さて、俺は訓練訓練。今日こそ天装具を同時に操るのはコツをつかまなきゃな!
まずは、透縛鎖靭に魔力を流し込み基本となる長さと太さにする。そしたら、黒衣透翼にも魔力を長し地面から十数センチ浮き上がる。
ここまでは出来るんだけど、こっから透縛鎖靭を操ると黒衣透翼の方の集中力が切れちゃうんだよな.....かと言って黒衣透翼に集中すると透縛鎖靭が上手く操れないし.....考えてもしょうがないか。とりあえず、色々と試して見るしかないか!
俺は思考錯誤しながら色々と試していった。
異世界ファンタジーの漫画やアニメだったら新しい装備や武器が手に入るとすぐに扱えるようになるけど、実際はそんな事はない。
マダラから受け取った天装具はすぐには扱えなかった。血盟契約をしてるから自分とマダラ以外には扱えない特別な装具だけど.....漫画やアニメのようにはいかなかった。
今でも集中を切らせば、透縛鎖靭は操れないし黒衣透翼で地面から浮いてるけど不安定だ。単独ならそれなりに使えるようになったんだけど、同時に使うと難易度が数段回跳ね上がる。
実際、今すぐに同時に操る事は急務ではないけどそんな甘えた事を言っていたら命がいくつあっても足りない。
以前遭遇したフェレイバーンのように、予期せぬ事態が起こるかもしれないのがこの世界なんだから.....

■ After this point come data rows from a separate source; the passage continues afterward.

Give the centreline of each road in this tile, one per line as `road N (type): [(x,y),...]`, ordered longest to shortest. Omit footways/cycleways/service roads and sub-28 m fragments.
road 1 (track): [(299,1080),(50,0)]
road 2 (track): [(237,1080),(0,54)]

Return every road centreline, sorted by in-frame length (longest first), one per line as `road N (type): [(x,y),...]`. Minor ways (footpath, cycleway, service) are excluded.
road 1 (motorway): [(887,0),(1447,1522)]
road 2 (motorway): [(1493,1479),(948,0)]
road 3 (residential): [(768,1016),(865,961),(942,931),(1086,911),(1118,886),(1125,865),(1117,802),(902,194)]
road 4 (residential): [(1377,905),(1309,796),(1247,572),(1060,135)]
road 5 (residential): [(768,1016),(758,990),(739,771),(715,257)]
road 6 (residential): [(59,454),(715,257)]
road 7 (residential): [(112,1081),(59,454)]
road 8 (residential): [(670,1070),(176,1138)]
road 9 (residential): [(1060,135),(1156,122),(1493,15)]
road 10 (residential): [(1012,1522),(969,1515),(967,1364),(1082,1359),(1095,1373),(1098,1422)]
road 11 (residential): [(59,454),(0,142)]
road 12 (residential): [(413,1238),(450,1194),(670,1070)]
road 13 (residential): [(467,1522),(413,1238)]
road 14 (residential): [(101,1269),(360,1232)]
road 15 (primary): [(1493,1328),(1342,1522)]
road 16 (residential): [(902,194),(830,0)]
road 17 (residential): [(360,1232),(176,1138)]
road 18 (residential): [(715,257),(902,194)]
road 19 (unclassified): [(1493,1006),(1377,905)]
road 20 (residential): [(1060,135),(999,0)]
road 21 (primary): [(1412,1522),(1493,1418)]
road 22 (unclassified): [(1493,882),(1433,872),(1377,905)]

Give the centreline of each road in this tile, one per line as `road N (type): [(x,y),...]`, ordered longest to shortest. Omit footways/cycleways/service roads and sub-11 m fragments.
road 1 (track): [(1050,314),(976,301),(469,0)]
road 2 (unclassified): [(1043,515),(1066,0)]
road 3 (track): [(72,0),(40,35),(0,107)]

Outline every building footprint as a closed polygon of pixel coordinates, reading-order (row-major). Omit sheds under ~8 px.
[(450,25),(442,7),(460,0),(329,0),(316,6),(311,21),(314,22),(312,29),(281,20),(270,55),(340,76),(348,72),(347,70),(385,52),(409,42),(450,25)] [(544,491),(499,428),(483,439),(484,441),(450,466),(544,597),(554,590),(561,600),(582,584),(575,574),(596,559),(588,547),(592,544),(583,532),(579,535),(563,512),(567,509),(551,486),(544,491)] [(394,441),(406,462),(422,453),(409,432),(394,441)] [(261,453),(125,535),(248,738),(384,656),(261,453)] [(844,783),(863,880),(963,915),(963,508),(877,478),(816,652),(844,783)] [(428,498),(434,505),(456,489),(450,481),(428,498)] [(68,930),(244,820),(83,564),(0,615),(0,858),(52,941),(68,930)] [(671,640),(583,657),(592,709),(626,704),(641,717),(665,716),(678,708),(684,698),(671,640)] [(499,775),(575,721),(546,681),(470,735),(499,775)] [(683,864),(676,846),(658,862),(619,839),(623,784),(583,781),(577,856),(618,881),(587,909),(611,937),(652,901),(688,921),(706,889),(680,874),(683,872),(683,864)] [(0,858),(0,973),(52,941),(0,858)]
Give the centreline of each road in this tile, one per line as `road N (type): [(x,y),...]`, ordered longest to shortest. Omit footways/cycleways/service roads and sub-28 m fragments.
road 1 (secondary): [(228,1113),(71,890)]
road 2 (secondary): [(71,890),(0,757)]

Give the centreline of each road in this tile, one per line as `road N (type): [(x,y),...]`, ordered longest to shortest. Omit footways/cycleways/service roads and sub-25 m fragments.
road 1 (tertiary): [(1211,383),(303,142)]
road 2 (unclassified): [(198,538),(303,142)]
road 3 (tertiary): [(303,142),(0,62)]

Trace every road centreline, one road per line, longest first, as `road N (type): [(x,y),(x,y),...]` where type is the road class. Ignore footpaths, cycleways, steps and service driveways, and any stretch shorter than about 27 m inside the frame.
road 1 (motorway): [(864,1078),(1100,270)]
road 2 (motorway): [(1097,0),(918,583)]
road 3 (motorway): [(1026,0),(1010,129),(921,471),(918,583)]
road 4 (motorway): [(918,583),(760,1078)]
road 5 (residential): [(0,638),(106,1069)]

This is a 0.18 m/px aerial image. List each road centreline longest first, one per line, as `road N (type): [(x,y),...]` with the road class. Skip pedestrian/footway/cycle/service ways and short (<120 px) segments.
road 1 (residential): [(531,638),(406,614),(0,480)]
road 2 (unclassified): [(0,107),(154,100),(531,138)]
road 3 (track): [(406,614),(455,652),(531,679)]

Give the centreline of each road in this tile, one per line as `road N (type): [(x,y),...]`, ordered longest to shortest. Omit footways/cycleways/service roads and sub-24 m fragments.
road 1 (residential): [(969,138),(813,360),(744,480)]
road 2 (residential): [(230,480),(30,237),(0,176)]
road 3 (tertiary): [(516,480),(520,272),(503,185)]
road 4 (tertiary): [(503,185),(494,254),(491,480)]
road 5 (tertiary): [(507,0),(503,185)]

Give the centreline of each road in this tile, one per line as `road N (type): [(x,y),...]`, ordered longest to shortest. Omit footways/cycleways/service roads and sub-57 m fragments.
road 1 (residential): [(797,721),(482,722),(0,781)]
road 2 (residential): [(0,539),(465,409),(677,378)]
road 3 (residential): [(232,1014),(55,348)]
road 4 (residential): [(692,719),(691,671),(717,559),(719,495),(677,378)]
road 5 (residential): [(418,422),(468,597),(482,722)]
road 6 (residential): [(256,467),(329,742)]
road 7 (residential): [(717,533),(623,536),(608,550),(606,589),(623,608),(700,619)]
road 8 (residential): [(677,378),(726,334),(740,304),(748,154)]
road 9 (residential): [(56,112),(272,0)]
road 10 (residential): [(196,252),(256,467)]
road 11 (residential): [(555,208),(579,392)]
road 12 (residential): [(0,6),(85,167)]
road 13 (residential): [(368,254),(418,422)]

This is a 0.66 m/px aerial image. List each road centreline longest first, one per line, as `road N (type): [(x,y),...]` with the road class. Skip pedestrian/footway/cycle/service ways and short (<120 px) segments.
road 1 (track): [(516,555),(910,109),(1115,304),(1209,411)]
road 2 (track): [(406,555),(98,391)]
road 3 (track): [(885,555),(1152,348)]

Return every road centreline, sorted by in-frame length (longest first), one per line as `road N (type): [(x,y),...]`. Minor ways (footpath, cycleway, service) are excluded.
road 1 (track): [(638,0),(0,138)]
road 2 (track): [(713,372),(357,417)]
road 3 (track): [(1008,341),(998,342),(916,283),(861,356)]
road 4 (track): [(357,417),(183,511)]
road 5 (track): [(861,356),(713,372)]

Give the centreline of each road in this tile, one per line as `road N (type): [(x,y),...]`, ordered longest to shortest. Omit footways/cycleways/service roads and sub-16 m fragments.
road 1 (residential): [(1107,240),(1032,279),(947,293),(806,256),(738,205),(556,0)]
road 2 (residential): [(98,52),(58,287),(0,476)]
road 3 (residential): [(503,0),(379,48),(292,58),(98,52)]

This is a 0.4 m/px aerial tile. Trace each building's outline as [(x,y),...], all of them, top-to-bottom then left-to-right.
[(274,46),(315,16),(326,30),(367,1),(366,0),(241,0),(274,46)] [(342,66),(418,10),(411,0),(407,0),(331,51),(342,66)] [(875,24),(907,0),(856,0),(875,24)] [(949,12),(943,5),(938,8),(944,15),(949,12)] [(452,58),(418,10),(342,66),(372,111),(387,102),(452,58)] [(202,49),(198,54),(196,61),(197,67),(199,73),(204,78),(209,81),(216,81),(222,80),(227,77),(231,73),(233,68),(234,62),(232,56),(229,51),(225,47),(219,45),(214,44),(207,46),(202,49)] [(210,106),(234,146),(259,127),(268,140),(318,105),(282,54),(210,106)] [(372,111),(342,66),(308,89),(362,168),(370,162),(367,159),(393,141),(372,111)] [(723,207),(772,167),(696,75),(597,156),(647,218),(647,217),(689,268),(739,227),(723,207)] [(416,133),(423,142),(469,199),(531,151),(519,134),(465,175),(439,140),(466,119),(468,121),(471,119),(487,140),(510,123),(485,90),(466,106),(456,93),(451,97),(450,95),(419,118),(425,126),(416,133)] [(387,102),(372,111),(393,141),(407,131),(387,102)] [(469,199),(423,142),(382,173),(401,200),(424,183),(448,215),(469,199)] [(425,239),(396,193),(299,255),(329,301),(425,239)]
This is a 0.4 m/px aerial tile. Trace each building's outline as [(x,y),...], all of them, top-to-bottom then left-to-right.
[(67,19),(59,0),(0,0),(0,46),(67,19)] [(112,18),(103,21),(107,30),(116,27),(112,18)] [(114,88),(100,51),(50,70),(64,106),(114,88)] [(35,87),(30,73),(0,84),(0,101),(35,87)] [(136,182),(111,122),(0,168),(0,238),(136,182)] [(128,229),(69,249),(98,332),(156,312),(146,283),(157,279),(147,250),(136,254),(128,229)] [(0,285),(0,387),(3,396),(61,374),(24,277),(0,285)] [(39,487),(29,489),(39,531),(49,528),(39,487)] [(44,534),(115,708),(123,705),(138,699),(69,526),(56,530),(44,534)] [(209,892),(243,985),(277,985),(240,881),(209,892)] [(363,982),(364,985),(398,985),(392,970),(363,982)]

色々と思考錯誤しながら訓練をしてみるが思ったようには成果が上がらない。そんな焦りにも似た気持ちで午前の訓練は終わった。
昼時になりマダラが森から帰ってくると昼食の調理を始めて出来た料理を食べながらマダラに訓練の話をした。
「マダラ、天装具を同時に操る方法で何かコツとか知らないか? 午前を色々とやってみたけど上手くいかなくてさ....」
『ほぅ、セイジロウにしては珍しいのぅ。ワレに相談とは』
「別に相談をしなかった事に意地を張ってるわけじゃないさ。自分でやってみて無理だったから相談したんだよ。やってもいないのにコツとか聞けないだろ?」
『殊勝な考えじゃな。良いじゃろ、午後はワレがセイジロウの訓練を見てやろう』
「あぁ、助かるよ。どうにも息詰まっていてな。せっかくの訓練だからやれる事はやって起きたいんだよ。宝の持ち腐れにはしたくないからな」
あれだけの高性能な装備なんだ。基礎的な事はもちろん、応用的でさらに独創的な使い方が出来れば俺の戦力も上がる。自分の命を守るのは自分自身なんだから。それに、強くなれば大事な人や大切な人達も守れるかもしれないんだ。やれることはやるべきだ。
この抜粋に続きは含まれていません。